### Exercise instructions
A faithful copy is required. Print each line of the data exactly and omit the pictures.

[Records for this exercise]

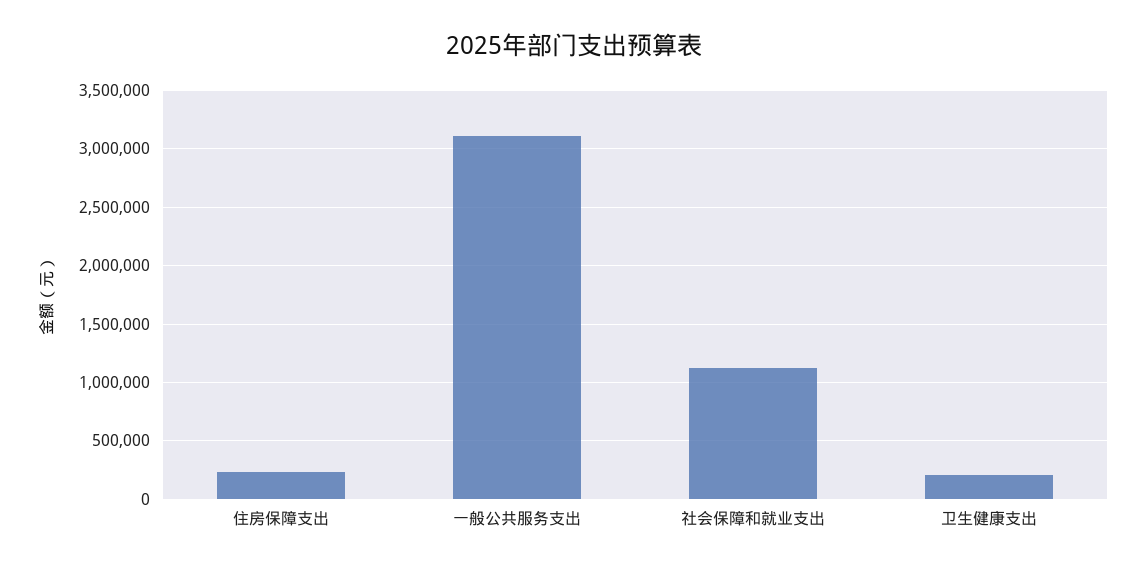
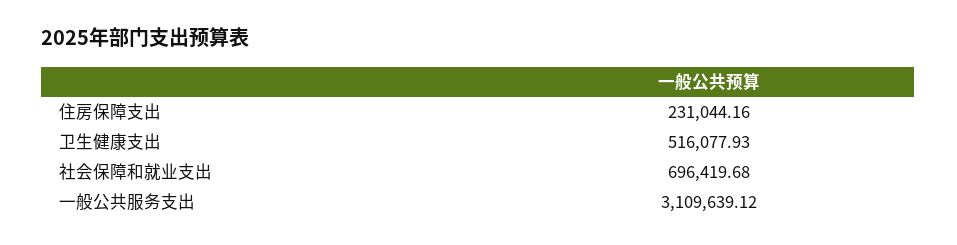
社会保障和就业支出: 1100000 -> 696419.68
卫生健康支出: 200000 -> 516077.93

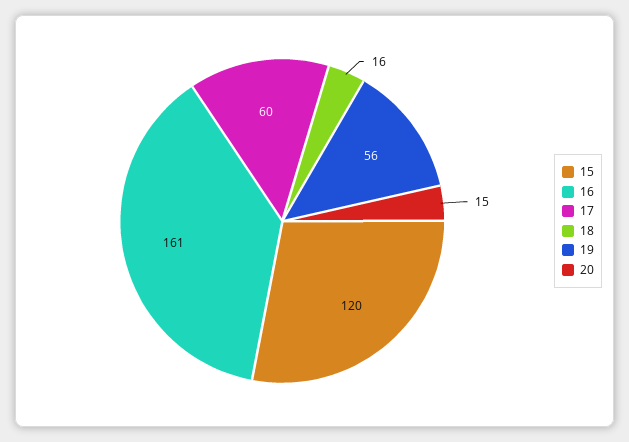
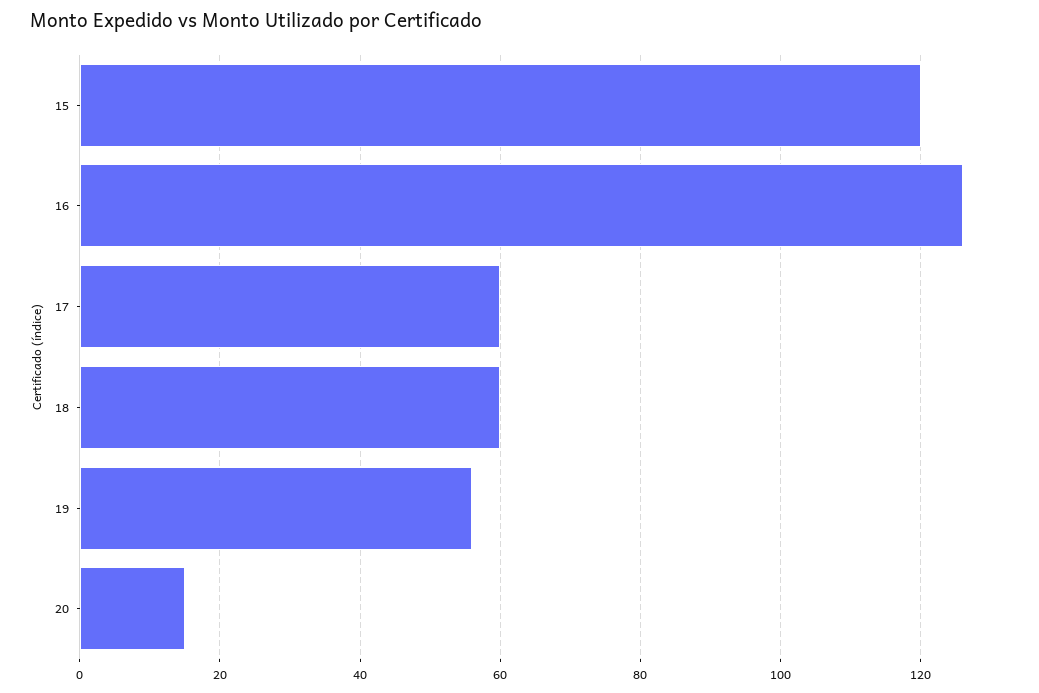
16: 161 -> 125
18: 16 -> 60

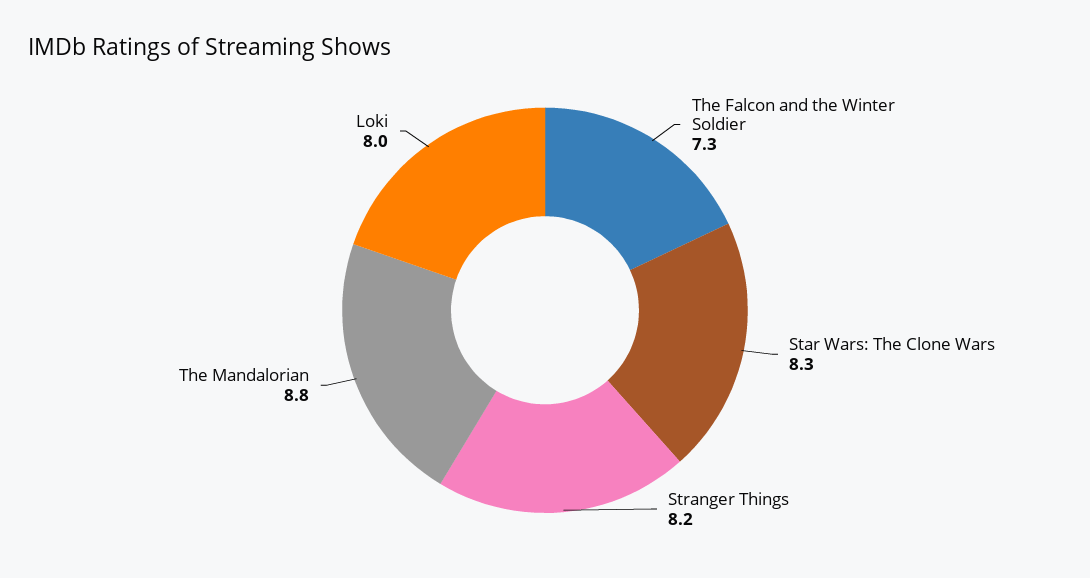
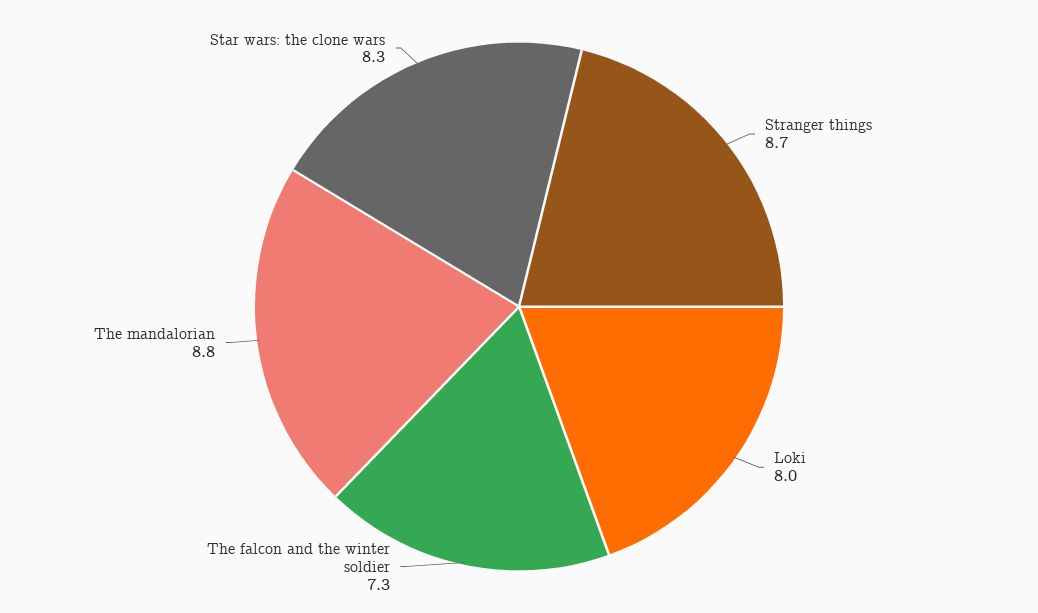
Stranger Things: 8.2 -> 8.7

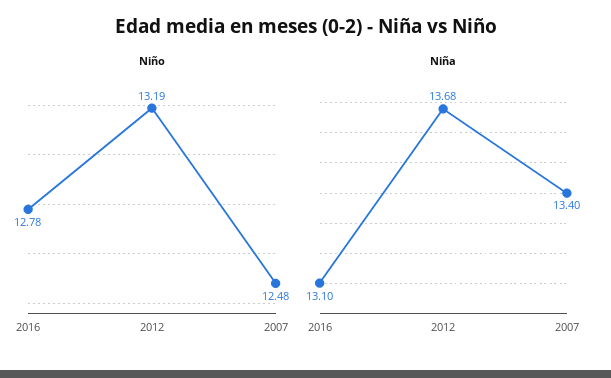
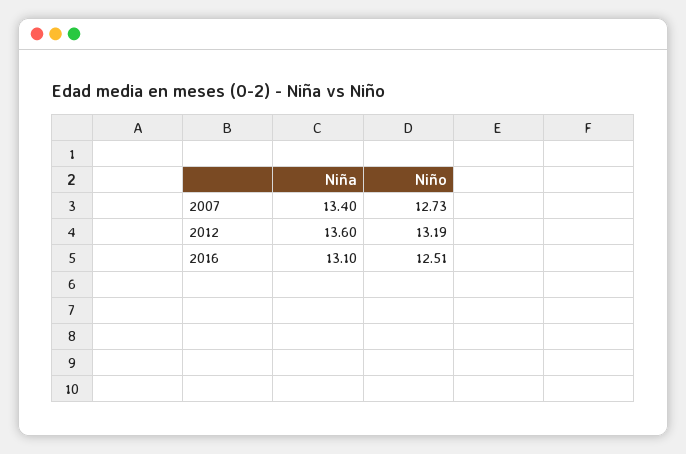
Niño, 2016: 12.78 -> 12.51
Niño, 2007: 12.48 -> 12.73
Niña, 2012: 13.68 -> 13.6

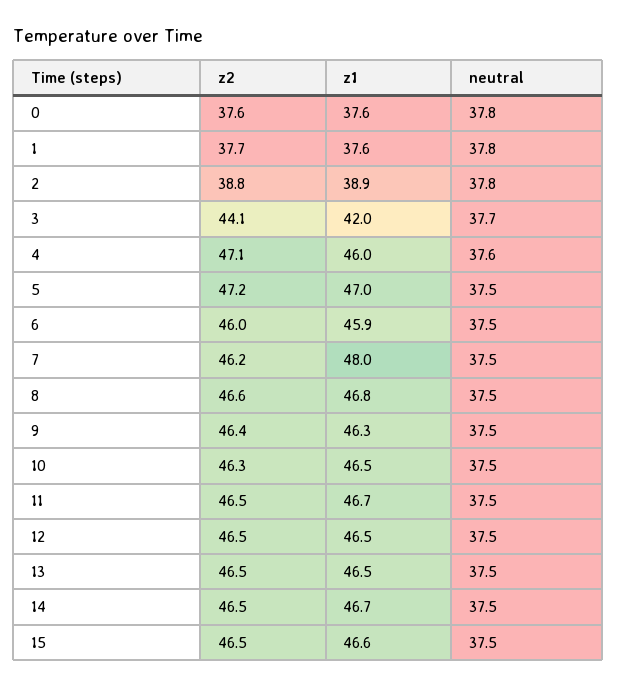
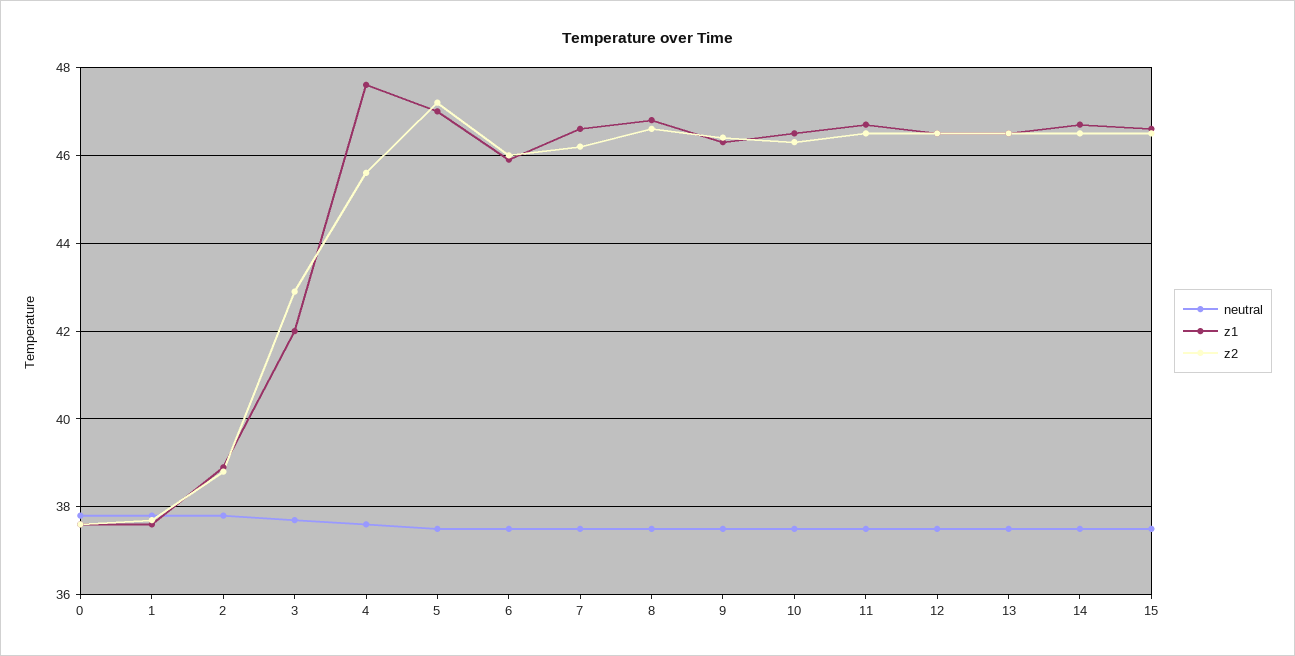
z2, 3: 44.1 -> 43
z2, 4: 47.1 -> 45.5
z1, 4: 46 -> 47.5
z1, 7: 48 -> 46.5

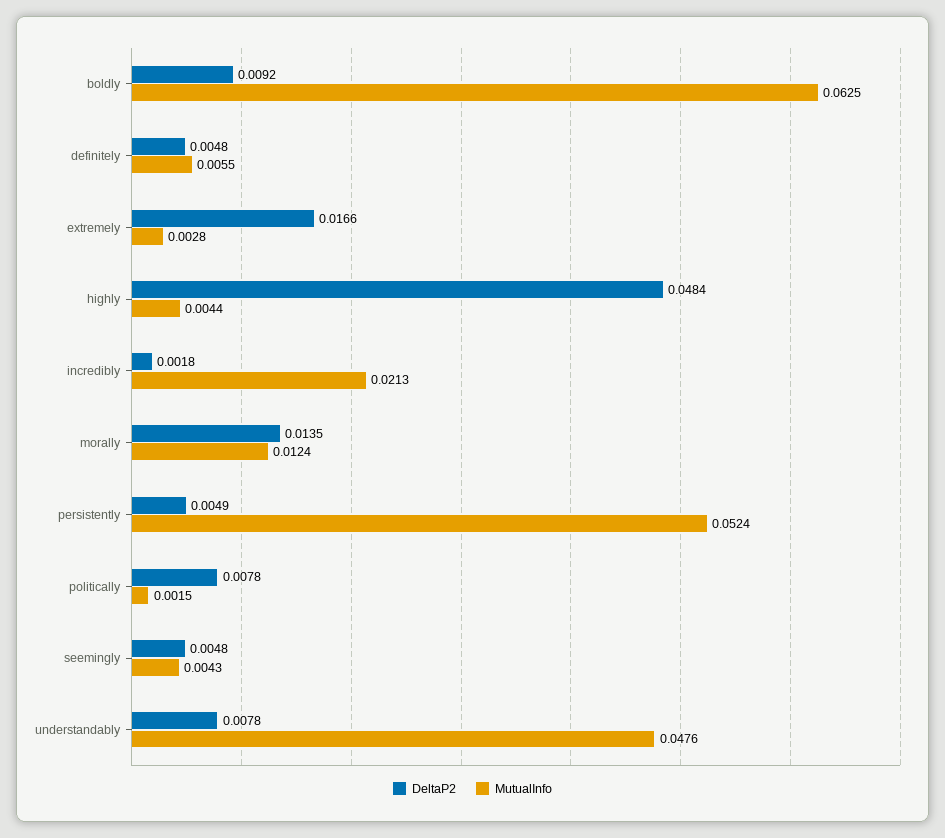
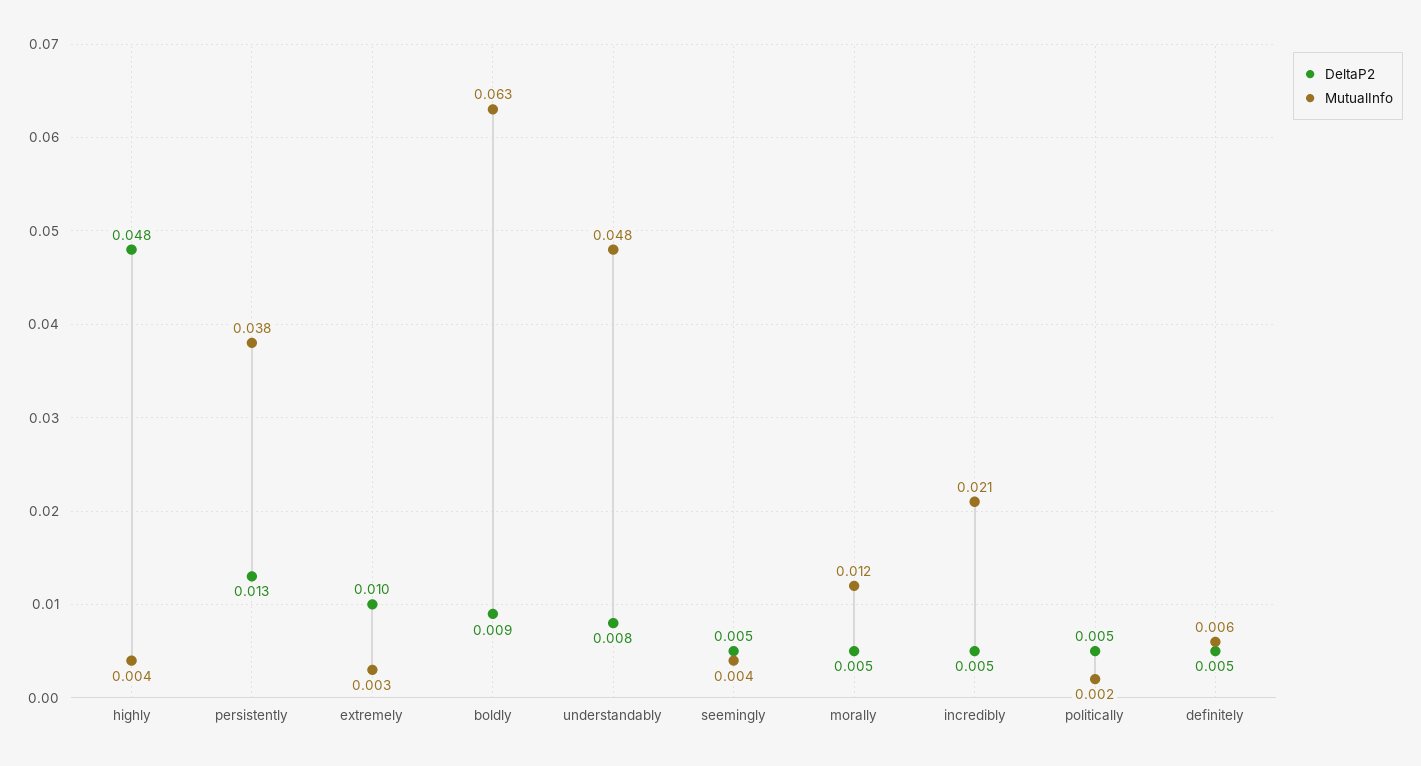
DeltaP2, extremely: 0.0166 -> 0.01
DeltaP2, incredibly: 0.0018 -> 0.005
DeltaP2, morally: 0.0135 -> 0.005
DeltaP2, persistently: 0.0049 -> 0.013
MutualInfo, persistently: 0.0524 -> 0.038
DeltaP2, politically: 0.0078 -> 0.005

[/Records for this exercise]

### Written response
社会保障和就业支出: 1100000 -> 696419.68
卫生健康支出: 200000 -> 516077.93

16: 161 -> 125
18: 16 -> 60

Stranger Things: 8.2 -> 8.7

Niño, 2016: 12.78 -> 12.51
Niño, 2007: 12.48 -> 12.73
Niña, 2012: 13.68 -> 13.6

z2, 3: 44.1 -> 43
z2, 4: 47.1 -> 45.5
z1, 4: 46 -> 47.5
z1, 7: 48 -> 46.5

DeltaP2, extremely: 0.0166 -> 0.01
DeltaP2, incredibly: 0.0018 -> 0.005
DeltaP2, morally: 0.0135 -> 0.005
DeltaP2, persistently: 0.0049 -> 0.013
MutualInfo, persistently: 0.0524 -> 0.038
DeltaP2, politically: 0.0078 -> 0.005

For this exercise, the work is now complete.